Can induce early pregnancies or miscarriages
First things first: pregnant women should always seek medical advice from a healthcare professional before starting any supplement, so matter how benign it seems. While pregnancy can be both joyous and stressful, ashwagandha isn’t the answer for stress-relief in this case. Despite its many benefits, ashwagandha contains compounds that may cause miscarriage, premature birth, or uterine contractions, according to the American Pregnancy Association (APA, n.d.). If you’re feeling stressed, talk to your healthcare provider about potential treatment plans.
May decrease blood sugar
More research does need to be done in this area, but several studies done in rats have indicated that ashwagandha can lower blood sugar (Noshahr, 2014). For example, both glucose tolerance and insulin sensitivity were improved in diabetic rats through supplementation with ashwagandha extract in one study (Anwer, 2008). But research in humans is limited, for now. One study (Andallu, 2000) one in humans also showed blood sugar-lowering effects of the Ayurvedic herb, however, the study size was very small, so we cannot be sure of the true effects.
May increase immune activity
Having a strong immune system that’s working hard for you is good, right? Not always. For people with autoimmune diseases such as rheumatoid arthritis, systemic lupus erythematosus, or multiple sclerosis, this can make their symptoms worse. Autoimmune diseases are characterized by the body attacking itself, so the more immune function, the harder it will fight. Since ashwagandha has been shown to boost immune response (Vetvicka, 2011), it’s advised that people with autoimmune diseases avoid this herbal supplement.
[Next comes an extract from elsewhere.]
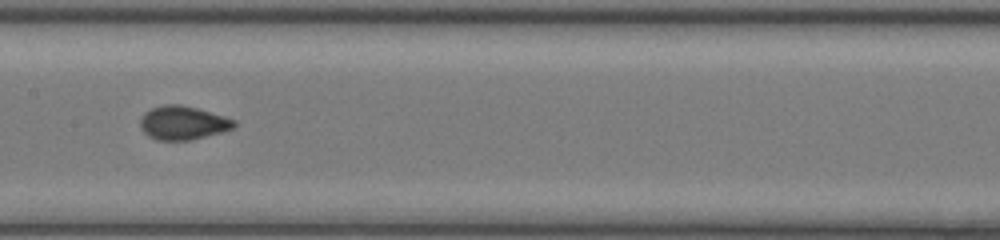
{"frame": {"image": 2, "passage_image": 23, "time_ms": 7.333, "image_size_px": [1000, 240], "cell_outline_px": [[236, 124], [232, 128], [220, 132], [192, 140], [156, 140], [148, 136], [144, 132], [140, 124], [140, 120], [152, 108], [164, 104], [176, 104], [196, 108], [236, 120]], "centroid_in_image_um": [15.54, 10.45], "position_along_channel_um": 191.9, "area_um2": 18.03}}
Not all manufacturers are FDA-regulated
Unfortunately, there’s a low barrier to entry for some herbal supplements looking to hit the market—and quality may be the cost. It seems benign enough to buy any supplement, especially if it has good reviews from other buyers, but it can actually be quite dangerous. Ashwagandha specifically isn’t free from incidents of poor quality products harming people, either. Several cases of liver injury have been reported about ashwagandha. When the products in question were investigated, it turned out that many contained contaminants (NIDDKD, 2019). Avoid these safety concerns by buying from a company you can trust.